* Exercise instructions:
Can you write out the rows below word for word, from the line with "Rendered at 1500 by 1125 pixels." up to and including the line with "text_box ~ [500, 487, 563, 573]"?

##############################

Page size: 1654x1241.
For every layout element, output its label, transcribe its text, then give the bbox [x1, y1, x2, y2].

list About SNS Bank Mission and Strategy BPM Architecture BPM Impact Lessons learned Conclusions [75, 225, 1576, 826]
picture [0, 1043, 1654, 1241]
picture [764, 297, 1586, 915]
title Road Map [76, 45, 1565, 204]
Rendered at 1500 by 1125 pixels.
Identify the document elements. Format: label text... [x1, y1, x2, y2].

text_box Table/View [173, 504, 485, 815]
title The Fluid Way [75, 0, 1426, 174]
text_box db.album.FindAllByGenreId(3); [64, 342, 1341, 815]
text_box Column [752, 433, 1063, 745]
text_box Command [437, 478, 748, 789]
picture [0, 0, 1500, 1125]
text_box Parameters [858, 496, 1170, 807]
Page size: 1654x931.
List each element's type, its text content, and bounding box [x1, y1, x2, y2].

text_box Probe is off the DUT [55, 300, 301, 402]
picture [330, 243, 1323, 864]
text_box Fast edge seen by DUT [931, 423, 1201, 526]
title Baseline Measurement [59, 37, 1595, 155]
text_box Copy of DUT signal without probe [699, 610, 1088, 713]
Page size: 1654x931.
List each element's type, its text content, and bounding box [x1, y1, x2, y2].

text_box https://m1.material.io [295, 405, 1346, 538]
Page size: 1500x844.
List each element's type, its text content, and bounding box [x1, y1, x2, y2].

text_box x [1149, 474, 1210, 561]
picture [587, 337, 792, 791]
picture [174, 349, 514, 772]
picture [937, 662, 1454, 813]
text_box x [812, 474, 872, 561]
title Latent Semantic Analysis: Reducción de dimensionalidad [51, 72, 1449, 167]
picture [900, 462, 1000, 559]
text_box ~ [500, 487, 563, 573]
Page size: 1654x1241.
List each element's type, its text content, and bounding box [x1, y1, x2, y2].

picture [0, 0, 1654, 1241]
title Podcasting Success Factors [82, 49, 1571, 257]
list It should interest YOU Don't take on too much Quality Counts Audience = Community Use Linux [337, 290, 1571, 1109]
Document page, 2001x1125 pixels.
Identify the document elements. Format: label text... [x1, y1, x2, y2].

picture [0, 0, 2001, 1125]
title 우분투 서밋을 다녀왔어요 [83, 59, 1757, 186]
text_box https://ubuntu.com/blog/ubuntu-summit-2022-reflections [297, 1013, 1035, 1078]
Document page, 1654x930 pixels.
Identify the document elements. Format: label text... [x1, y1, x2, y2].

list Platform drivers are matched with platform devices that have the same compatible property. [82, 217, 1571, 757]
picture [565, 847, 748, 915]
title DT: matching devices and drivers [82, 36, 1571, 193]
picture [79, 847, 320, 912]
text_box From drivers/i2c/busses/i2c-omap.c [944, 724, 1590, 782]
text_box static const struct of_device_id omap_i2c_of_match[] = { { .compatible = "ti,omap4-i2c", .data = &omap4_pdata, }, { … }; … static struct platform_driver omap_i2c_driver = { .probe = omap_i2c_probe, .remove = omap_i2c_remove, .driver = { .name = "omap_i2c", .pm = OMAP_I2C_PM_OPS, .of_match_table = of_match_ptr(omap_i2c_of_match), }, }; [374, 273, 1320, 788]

##############################

* Task result:
Rendered at 1500 by 1125 pixels.
Identify the document elements. Format: label text... [x1, y1, x2, y2].

text_box Table/View [173, 504, 485, 815]
title The Fluid Way [75, 0, 1426, 174]
text_box db.album.FindAllByGenreId(3); [64, 342, 1341, 815]
text_box Column [752, 433, 1063, 745]
text_box Command [437, 478, 748, 789]
picture [0, 0, 1500, 1125]
text_box Parameters [858, 496, 1170, 807]
Page size: 1654x931.
List each element's type, its text content, and bounding box [x1, y1, x2, y2].

text_box Probe is off the DUT [55, 300, 301, 402]
picture [330, 243, 1323, 864]
text_box Fast edge seen by DUT [931, 423, 1201, 526]
title Baseline Measurement [59, 37, 1595, 155]
text_box Copy of DUT signal without probe [699, 610, 1088, 713]
Page size: 1654x931.
List each element's type, its text content, and bounding box [x1, y1, x2, y2].

text_box https://m1.material.io [295, 405, 1346, 538]
Page size: 1500x844.
List each element's type, its text content, and bounding box [x1, y1, x2, y2].

text_box x [1149, 474, 1210, 561]
picture [587, 337, 792, 791]
picture [174, 349, 514, 772]
picture [937, 662, 1454, 813]
text_box x [812, 474, 872, 561]
title Latent Semantic Analysis: Reducción de dimensionalidad [51, 72, 1449, 167]
picture [900, 462, 1000, 559]
text_box ~ [500, 487, 563, 573]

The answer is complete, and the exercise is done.